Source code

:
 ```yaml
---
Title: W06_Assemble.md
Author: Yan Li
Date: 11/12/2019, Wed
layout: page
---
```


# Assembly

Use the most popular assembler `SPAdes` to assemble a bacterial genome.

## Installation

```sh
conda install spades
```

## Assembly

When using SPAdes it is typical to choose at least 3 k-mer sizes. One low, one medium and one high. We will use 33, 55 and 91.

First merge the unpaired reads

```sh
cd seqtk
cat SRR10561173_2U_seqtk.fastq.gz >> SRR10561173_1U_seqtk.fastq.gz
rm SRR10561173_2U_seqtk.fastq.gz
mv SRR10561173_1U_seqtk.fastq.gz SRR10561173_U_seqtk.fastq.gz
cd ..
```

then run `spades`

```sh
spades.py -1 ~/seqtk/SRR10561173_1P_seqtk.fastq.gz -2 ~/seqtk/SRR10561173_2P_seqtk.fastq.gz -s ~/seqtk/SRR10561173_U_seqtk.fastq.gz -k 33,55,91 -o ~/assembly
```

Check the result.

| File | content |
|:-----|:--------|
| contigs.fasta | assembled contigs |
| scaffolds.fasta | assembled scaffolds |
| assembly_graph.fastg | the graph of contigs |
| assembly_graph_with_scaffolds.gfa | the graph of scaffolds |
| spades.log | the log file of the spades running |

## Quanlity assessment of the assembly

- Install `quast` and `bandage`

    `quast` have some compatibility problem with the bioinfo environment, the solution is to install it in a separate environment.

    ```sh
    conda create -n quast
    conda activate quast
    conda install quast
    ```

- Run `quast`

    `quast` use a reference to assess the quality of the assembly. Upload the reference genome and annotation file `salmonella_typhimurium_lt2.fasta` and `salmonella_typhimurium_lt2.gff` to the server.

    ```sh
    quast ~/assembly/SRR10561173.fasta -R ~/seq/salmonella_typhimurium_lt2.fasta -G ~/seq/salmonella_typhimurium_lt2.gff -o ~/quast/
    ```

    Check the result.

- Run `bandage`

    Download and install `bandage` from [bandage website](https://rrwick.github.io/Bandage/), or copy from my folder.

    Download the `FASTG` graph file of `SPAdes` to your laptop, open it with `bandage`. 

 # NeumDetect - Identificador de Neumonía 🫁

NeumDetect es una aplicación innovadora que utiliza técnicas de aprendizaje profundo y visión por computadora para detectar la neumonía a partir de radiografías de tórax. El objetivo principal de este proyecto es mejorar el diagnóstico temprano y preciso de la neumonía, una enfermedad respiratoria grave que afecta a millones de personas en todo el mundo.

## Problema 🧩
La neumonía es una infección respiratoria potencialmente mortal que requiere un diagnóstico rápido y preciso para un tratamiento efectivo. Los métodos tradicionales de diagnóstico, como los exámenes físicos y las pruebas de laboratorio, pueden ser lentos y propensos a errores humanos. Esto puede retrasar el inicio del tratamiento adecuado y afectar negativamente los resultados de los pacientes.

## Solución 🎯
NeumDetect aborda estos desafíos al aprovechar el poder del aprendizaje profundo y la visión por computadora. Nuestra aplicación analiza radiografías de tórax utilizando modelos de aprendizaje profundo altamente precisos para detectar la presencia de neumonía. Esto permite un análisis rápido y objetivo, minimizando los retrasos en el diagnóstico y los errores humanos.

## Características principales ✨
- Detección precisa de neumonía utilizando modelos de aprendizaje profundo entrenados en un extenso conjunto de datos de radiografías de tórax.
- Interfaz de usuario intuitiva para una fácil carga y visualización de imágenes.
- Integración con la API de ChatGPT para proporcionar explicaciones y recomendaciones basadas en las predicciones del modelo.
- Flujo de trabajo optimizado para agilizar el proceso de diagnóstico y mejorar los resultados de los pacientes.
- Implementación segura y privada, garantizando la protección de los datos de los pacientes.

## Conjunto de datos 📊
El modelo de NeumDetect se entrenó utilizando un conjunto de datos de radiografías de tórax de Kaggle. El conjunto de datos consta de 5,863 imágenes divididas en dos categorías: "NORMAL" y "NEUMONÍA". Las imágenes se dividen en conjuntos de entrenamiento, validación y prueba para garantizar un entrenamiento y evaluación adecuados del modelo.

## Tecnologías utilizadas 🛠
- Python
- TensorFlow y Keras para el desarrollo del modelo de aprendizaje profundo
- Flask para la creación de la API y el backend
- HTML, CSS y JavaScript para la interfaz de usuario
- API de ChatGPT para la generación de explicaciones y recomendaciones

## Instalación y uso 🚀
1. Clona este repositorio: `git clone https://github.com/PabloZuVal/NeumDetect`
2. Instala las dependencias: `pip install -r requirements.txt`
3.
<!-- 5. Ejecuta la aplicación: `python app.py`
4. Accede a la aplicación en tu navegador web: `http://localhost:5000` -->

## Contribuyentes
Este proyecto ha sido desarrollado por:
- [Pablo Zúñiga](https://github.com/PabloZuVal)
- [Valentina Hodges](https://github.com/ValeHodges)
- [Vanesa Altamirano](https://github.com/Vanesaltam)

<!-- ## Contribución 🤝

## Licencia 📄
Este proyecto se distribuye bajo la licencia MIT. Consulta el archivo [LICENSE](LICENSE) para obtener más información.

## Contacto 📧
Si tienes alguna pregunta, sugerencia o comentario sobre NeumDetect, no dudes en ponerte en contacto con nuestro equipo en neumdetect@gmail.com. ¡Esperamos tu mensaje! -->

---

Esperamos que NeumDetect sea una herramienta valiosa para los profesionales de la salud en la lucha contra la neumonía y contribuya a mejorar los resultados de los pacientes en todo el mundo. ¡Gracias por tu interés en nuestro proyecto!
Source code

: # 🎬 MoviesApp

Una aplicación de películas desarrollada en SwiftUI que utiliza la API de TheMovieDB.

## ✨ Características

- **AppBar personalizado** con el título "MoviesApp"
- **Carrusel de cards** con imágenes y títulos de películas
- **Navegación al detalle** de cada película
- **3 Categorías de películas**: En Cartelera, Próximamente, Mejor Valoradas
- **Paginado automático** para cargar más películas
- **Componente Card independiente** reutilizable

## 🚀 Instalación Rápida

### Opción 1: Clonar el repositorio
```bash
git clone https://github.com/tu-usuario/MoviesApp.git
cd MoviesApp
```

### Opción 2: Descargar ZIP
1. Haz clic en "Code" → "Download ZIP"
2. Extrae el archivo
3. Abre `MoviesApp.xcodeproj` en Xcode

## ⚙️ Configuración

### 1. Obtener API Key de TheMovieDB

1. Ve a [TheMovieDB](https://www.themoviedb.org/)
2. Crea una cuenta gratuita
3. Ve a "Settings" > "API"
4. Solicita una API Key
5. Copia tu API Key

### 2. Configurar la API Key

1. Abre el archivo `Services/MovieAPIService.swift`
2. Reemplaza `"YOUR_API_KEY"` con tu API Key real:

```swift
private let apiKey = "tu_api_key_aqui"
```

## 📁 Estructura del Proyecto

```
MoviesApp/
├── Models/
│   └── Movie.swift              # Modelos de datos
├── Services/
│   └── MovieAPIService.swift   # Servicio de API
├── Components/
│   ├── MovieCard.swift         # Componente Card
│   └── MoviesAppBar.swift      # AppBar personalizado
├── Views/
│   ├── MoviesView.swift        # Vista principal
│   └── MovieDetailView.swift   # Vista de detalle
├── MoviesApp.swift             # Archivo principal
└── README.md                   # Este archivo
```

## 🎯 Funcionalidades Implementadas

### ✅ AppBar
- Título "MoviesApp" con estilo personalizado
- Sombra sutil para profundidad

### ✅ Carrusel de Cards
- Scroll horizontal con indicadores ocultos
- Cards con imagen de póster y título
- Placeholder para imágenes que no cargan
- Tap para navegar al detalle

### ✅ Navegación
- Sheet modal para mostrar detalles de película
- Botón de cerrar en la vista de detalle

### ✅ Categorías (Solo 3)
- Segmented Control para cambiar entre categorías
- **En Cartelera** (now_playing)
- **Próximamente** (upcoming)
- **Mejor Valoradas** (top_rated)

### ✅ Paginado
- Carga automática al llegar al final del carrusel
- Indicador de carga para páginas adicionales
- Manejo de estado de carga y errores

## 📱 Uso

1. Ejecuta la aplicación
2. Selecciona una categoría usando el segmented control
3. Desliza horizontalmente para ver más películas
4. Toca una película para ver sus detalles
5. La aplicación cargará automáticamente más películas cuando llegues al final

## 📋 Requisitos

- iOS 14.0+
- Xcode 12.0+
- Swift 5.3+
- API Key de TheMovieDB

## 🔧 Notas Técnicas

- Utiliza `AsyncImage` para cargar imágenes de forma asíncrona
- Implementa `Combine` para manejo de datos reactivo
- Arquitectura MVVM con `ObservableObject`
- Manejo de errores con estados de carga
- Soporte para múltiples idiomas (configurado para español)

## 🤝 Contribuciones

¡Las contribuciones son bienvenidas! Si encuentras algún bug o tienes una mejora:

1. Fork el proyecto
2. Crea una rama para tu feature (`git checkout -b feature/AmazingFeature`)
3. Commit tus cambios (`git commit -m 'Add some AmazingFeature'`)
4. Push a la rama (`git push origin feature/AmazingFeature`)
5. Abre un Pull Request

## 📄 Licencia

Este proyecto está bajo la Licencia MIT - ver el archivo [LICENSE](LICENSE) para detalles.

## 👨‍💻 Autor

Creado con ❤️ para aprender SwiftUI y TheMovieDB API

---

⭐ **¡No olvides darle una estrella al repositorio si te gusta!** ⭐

## [About this exercise]
Find the lines in the records above that hold the word "github", and give only how many there are.

## [Expected answer]
6